- Born: Brian Thomas Burrell March 23, 1972 (age 54) Salt Lake City, Utah, U.S.
- Other name: 布偉傑
- Occupation: Actor
- Years active: 2001–present

= Brian Burrell =

American–Hong Kong actor (born 1972)

Brian Thomas Burrell (布偉傑, born March 23, 1972) is an American–Hong Kong actor best known for his roles in Cantonese television productions in Hong Kong. Burrell is also one of the few non-Chinese actors in Hong Kong broadcaster TVB's artist profiles over the years.

==Early life==
Brian was born in Salt Lake City, Utah of British and French ancestry, whose family was among the earliest pilgrims. He graduated from the University of Utah with a degree in Chinese Literature and Asian Studies in 1999. Brian first went to Hong Kong in 1995, and permanently settled there in 1999. He can also speak with different accents and read in Cantonese, Mandarin and Khmer.

==Acting career==
Burrell began his acting career in 2001, when he took a minor role on TVB's A Case of Misadventure (騎呢大狀). Burrell eventually gave up his job in the information technology sector to become an actor, and was later signed on by TVB as an artiste.

He was introduced to television acting by another actor in Hong Kong: Gregory Charles Rivers. Since entering TVB, Burrell has acted in many different television series.

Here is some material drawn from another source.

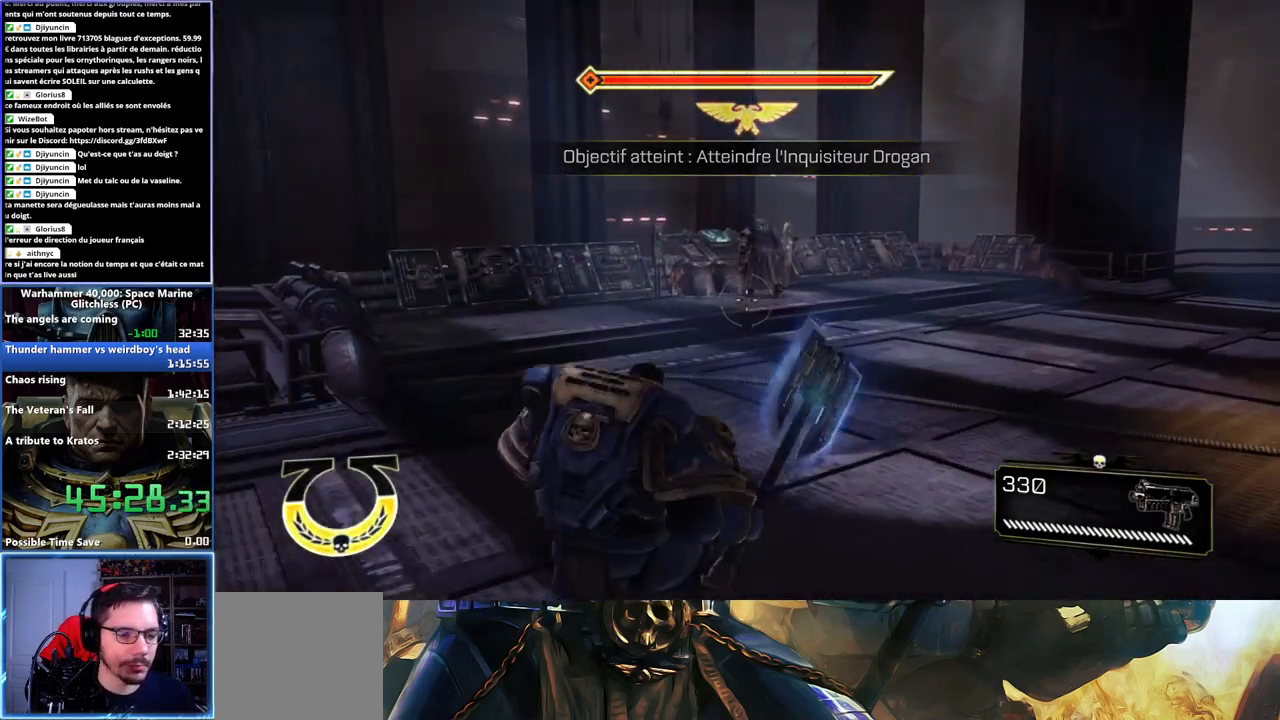
{"buttons": [], "right_stick": "center", "events": [[33, "L3", "down"], [100, "L2", "down"], [250, "L2", "up"], [350, "L3", "up"]]}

As one of the few non-Chinese actors regularly appearing in Hong Kong TV, Brian was featured in an in-depth interview and feature story Hello Neighbour in the October 2007 issue of Muse.

Since entering TVB, he has acted in many different television series, participated in a number of advertisements, and been an emcee and guest for a lot of variety shows and company events.